__Task brief__: A verbatim copy of the data below is the required output.

__Source information__:
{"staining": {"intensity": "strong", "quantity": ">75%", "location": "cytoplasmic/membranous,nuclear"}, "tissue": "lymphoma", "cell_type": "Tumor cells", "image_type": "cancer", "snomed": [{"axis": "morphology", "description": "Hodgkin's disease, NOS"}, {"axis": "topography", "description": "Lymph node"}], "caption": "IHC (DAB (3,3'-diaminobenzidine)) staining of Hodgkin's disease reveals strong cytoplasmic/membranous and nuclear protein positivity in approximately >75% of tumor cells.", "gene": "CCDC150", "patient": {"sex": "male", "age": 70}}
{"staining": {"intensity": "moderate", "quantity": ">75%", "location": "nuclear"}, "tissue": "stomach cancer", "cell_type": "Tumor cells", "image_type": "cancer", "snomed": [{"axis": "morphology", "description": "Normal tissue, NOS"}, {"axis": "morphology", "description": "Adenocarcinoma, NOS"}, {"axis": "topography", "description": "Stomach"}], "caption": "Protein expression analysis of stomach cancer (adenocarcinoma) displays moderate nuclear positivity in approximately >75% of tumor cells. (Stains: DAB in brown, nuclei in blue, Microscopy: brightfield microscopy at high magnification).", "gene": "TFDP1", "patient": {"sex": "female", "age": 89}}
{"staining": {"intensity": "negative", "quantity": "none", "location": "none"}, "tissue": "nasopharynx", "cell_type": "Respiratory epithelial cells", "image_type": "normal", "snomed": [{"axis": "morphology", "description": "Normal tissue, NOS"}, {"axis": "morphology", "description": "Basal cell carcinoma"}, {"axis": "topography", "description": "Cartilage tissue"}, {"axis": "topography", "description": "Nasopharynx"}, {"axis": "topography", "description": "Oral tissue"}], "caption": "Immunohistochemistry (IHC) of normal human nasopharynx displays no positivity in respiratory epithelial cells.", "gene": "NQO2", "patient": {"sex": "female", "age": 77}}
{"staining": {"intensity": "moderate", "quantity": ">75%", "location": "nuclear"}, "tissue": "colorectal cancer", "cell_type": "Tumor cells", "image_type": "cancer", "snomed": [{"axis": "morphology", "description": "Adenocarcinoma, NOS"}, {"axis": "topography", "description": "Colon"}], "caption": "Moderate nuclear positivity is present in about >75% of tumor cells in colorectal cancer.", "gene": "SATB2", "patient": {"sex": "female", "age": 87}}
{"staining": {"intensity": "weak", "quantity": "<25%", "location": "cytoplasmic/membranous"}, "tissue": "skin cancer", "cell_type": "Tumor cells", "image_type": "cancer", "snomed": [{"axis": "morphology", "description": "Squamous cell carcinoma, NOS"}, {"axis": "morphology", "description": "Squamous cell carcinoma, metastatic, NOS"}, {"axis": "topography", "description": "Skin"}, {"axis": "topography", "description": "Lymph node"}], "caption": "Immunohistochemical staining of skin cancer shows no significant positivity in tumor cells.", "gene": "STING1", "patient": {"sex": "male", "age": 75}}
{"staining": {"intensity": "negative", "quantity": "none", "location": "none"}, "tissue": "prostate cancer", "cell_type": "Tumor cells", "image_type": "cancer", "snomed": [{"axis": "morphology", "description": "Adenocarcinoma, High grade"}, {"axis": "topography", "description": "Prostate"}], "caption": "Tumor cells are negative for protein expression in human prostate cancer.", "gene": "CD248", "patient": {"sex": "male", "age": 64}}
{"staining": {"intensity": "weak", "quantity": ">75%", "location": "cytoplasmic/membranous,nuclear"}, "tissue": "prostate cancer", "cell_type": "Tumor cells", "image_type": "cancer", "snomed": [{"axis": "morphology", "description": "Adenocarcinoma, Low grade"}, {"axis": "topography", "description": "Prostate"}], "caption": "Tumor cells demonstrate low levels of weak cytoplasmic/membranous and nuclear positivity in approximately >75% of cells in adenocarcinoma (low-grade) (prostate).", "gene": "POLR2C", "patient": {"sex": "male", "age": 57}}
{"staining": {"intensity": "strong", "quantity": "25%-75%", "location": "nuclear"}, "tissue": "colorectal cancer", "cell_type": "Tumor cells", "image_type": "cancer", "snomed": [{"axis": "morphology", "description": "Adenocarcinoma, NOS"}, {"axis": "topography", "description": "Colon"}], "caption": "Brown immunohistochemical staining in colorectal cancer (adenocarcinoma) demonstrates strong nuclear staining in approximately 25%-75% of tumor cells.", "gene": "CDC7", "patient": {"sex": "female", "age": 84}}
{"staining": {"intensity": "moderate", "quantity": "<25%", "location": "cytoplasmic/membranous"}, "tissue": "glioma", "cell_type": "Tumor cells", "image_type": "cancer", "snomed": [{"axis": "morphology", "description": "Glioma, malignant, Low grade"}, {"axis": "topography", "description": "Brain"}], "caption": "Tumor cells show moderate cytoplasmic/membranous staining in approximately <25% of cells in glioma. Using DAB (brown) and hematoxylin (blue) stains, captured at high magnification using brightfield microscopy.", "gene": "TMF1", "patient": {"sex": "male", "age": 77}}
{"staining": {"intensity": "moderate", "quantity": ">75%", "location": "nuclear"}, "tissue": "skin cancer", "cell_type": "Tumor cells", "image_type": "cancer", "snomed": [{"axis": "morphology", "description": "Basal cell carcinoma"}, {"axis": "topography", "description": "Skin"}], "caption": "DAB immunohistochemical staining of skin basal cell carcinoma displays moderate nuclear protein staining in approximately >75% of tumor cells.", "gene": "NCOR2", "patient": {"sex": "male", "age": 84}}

__Answer to this problem__:
{"staining": {"intensity": "strong", "quantity": ">75%", "location": "cytoplasmic/membranous,nuclear"}, "tissue": "lymphoma", "cell_type": "Tumor cells", "image_type": "cancer", "snomed": [{"axis": "morphology", "description": "Hodgkin's disease, NOS"}, {"axis": "topography", "description": "Lymph node"}], "caption": "IHC (DAB (3,3'-diaminobenzidine)) staining of Hodgkin's disease reveals strong cytoplasmic/membranous and nuclear protein positivity in approximately >75% of tumor cells.", "gene": "CCDC150", "patient": {"sex": "male", "age": 70}}
{"staining": {"intensity": "moderate", "quantity": ">75%", "location": "nuclear"}, "tissue": "stomach cancer", "cell_type": "Tumor cells", "image_type": "cancer", "snomed": [{"axis": "morphology", "description": "Normal tissue, NOS"}, {"axis": "morphology", "description": "Adenocarcinoma, NOS"}, {"axis": "topography", "description": "Stomach"}], "caption": "Protein expression analysis of stomach cancer (adenocarcinoma) displays moderate nuclear positivity in approximately >75% of tumor cells. (Stains: DAB in brown, nuclei in blue, Microscopy: brightfield microscopy at high magnification).", "gene": "TFDP1", "patient": {"sex": "female", "age": 89}}
{"staining": {"intensity": "negative", "quantity": "none", "location": "none"}, "tissue": "nasopharynx", "cell_type": "Respiratory epithelial cells", "image_type": "normal", "snomed": [{"axis": "morphology", "description": "Normal tissue, NOS"}, {"axis": "morphology", "description": "Basal cell carcinoma"}, {"axis": "topography", "description": "Cartilage tissue"}, {"axis": "topography", "description": "Nasopharynx"}, {"axis": "topography", "description": "Oral tissue"}], "caption": "Immunohistochemistry (IHC) of normal human nasopharynx displays no positivity in respiratory epithelial cells.", "gene": "NQO2", "patient": {"sex": "female", "age": 77}}
{"staining": {"intensity": "moderate", "quantity": ">75%", "location": "nuclear"}, "tissue": "colorectal cancer", "cell_type": "Tumor cells", "image_type": "cancer", "snomed": [{"axis": "morphology", "description": "Adenocarcinoma, NOS"}, {"axis": "topography", "description": "Colon"}], "caption": "Moderate nuclear positivity is present in about >75% of tumor cells in colorectal cancer.", "gene": "SATB2", "patient": {"sex": "female", "age": 87}}
{"staining": {"intensity": "weak", "quantity": "<25%", "location": "cytoplasmic/membranous"}, "tissue": "skin cancer", "cell_type": "Tumor cells", "image_type": "cancer", "snomed": [{"axis": "morphology", "description": "Squamous cell carcinoma, NOS"}, {"axis": "morphology", "description": "Squamous cell carcinoma, metastatic, NOS"}, {"axis": "topography", "description": "Skin"}, {"axis": "topography", "description": "Lymph node"}], "caption": "Immunohistochemical staining of skin cancer shows no significant positivity in tumor cells.", "gene": "STING1", "patient": {"sex": "male", "age": 75}}
{"staining": {"intensity": "negative", "quantity": "none", "location": "none"}, "tissue": "prostate cancer", "cell_type": "Tumor cells", "image_type": "cancer", "snomed": [{"axis": "morphology", "description": "Adenocarcinoma, High grade"}, {"axis": "topography", "description": "Prostate"}], "caption": "Tumor cells are negative for protein expression in human prostate cancer.", "gene": "CD248", "patient": {"sex": "male", "age": 64}}
{"staining": {"intensity": "weak", "quantity": ">75%", "location": "cytoplasmic/membranous,nuclear"}, "tissue": "prostate cancer", "cell_type": "Tumor cells", "image_type": "cancer", "snomed": [{"axis": "morphology", "description": "Adenocarcinoma, Low grade"}, {"axis": "topography", "description": "Prostate"}], "caption": "Tumor cells demonstrate low levels of weak cytoplasmic/membranous and nuclear positivity in approximately >75% of cells in adenocarcinoma (low-grade) (prostate).", "gene": "POLR2C", "patient": {"sex": "male", "age": 57}}
{"staining": {"intensity": "strong", "quantity": "25%-75%", "location": "nuclear"}, "tissue": "colorectal cancer", "cell_type": "Tumor cells", "image_type": "cancer", "snomed": [{"axis": "morphology", "description": "Adenocarcinoma, NOS"}, {"axis": "topography", "description": "Colon"}], "caption": "Brown immunohistochemical staining in colorectal cancer (adenocarcinoma) demonstrates strong nuclear staining in approximately 25%-75% of tumor cells.", "gene": "CDC7", "patient": {"sex": "female", "age": 84}}
{"staining": {"intensity": "moderate", "quantity": "<25%", "location": "cytoplasmic/membranous"}, "tissue": "glioma", "cell_type": "Tumor cells", "image_type": "cancer", "snomed": [{"axis": "morphology", "description": "Glioma, malignant, Low grade"}, {"axis": "topography", "description": "Brain"}], "caption": "Tumor cells show moderate cytoplasmic/membranous staining in approximately <25% of cells in glioma. Using DAB (brown) and hematoxylin (blue) stains, captured at high magnification using brightfield microscopy.", "gene": "TMF1", "patient": {"sex": "male", "age": 77}}
{"staining": {"intensity": "moderate", "quantity": ">75%", "location": "nuclear"}, "tissue": "skin cancer", "cell_type": "Tumor cells", "image_type": "cancer", "snomed": [{"axis": "morphology", "description": "Basal cell carcinoma"}, {"axis": "topography", "description": "Skin"}], "caption": "DAB immunohistochemical staining of skin basal cell carcinoma displays moderate nuclear protein staining in approximately >75% of tumor cells.", "gene": "NCOR2", "patient": {"sex": "male", "age": 84}}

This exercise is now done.